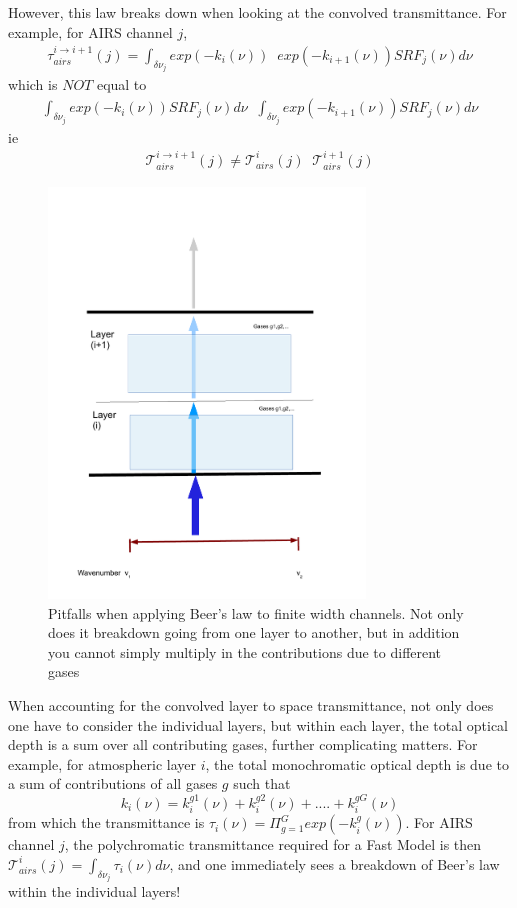 \documentclass[11pt]{article}
\begin{document}
However, this law breaks down when looking at the convolved transmittance. For example, for AIRS channel $j$,
\begin{eqnarray*}
  \tau_{airs}^{i \rightarrow i+1}(j) = \int_{\delta \nu_{j}} exp(-k_{i}(\nu)) \;\; exp(-k_{i+1}(\nu)) SRF_{j}(\nu) d\nu
\end{eqnarray*}
which is $NOT$ equal to 
\begin{eqnarray*}
  \int_{\delta \nu_{j}} exp(-k_{i}(\nu)) SRF_{j}(\nu) d\nu \;\; \int_{\delta \nu_{j}} exp(-k_{i+1}(\nu)) SRF_{j}(\nu) d\nu
\end{eqnarray*}
ie 
\begin{eqnarray*}
\mathcal{T}_{airs}^{i \rightarrow i+1}(j) \ne  \mathcal{T}_{airs}^{i}(j) \;\; \mathcal{T}_{airs}^{i+1}(j)
\end{eqnarray*}

\begin{figure}
\centering
\includegraphics[width=0.75\textwidth]{twolayers.pdf}
\caption{
Pitfalls when applying Beer's law to finite width channels. Not only does it breakdown going from one layer to 
another, but in addition you cannot simply multiply in the contributions due to different gases
}
\end{figure}


When accounting for the convolved layer to space transmittance, not only does one have to consider the individual layers,
but within each layer, the total optical depth is a sum over all contributing gases, further complicating matters. 
For example, for atmospheric layer $i$, the total monochromatic optical depth is due to a sum of contributions of all 
gases $g$ such that 
\[
k_i(\nu) = k_i^{g1}(\nu) + k_i^{g2}(\nu) + .... + k_i^{gG}(\nu)
\]
from which the transmittance is $\tau_{i}(\nu) = \Pi_{g=1}^G exp(-k_i^{g}(\nu))$. For AIRS channel $j$, the polychromatic 
transmittance required for a Fast Model is then $\mathcal{T}_{airs}^{i}(j) = \int_{\delta \nu_{j}}  \tau_{i}(\nu) d\nu$, 
and one immediately sees a breakdown of Beer's law within the individual layers!
\end{document}
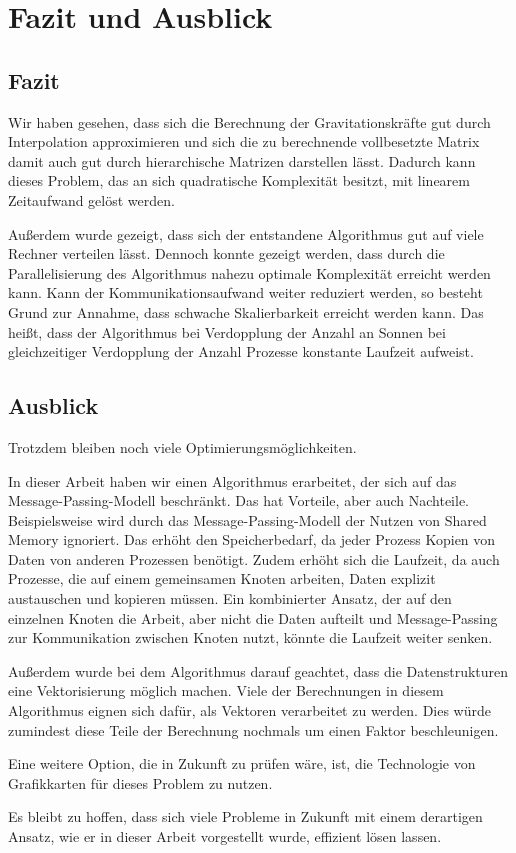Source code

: \chapter{Fazit und Ausblick}
\label{chp:Conclusions}
  \section{Fazit}
    Wir haben gesehen, dass sich die Berechnung der Gravitationskräfte gut durch Interpolation approximieren und sich die zu berechnende vollbesetzte Matrix damit auch gut durch hierarchische Matrizen
    darstellen lässt. Dadurch kann dieses Problem, das an sich quadratische Komplexität besitzt, mit linearem Zeitaufwand gelöst werden.
    
    Außerdem wurde gezeigt, dass sich der entstandene Algorithmus gut auf viele Rechner verteilen lässt.
    Dennoch konnte gezeigt werden, dass durch die Parallelisierung des Algorithmus nahezu optimale Komplexität erreicht werden kann. Kann der Kommunikationsaufwand weiter reduziert werden, so besteht
    Grund zur Annahme, dass schwache Skalierbarkeit erreicht werden kann. Das heißt, dass der Algorithmus bei Verdopplung der Anzahl an Sonnen bei gleichzeitiger Verdopplung der Anzahl Prozesse 
    konstante Laufzeit aufweist.
    
  \section{Ausblick}
    Trotzdem bleiben noch viele Optimierungsmöglichkeiten. 
    
    In dieser Arbeit haben wir einen Algorithmus erarbeitet, der sich auf das Message-Passing-Modell beschränkt. Das hat Vorteile,
    aber auch Nachteile. Beispielsweise wird durch das Message-Passing-Modell der Nutzen von Shared Memory ignoriert. Das erhöht den Speicherbedarf, da jeder Prozess Kopien von Daten von anderen
    Prozessen benötigt. Zudem erhöht sich die Laufzeit, da auch Prozesse, die auf einem gemeinsamen Knoten arbeiten, Daten explizit austauschen und kopieren müssen. Ein kombinierter Ansatz,
    der auf den einzelnen Knoten die Arbeit, aber nicht die Daten aufteilt und Message-Passing zur Kommunikation zwischen Knoten nutzt, könnte die Laufzeit weiter senken.
    
    Außerdem wurde bei dem Algorithmus darauf geachtet, dass die Datenstrukturen eine Vektorisierung möglich machen. Viele der Berechnungen in diesem Algorithmus eignen sich dafür, als Vektoren
    verarbeitet zu werden. Dies würde zumindest diese Teile der Berechnung nochmals um einen Faktor beschleunigen.
    
    Eine weitere Option, die in Zukunft zu prüfen wäre, ist, die Technologie von Grafikkarten für dieses Problem zu nutzen.
    
    Es bleibt zu hoffen, dass sich viele Probleme in Zukunft mit einem derartigen Ansatz, wie er in dieser Arbeit vorgestellt wurde, effizient lösen lassen.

▸ WORK TO BE COMPLETED
Review the preceding data and report every line that includes the string "gezeigt".

▸ WORKED SOLUTION
    Außerdem wurde gezeigt, dass sich der entstandene Algorithmus gut auf viele Rechner verteilen lässt.
    Dennoch konnte gezeigt werden, dass durch die Parallelisierung des Algorithmus nahezu optimale Komplexität erreicht werden kann. Kann der Kommunikationsaufwand weiter reduziert werden, so besteht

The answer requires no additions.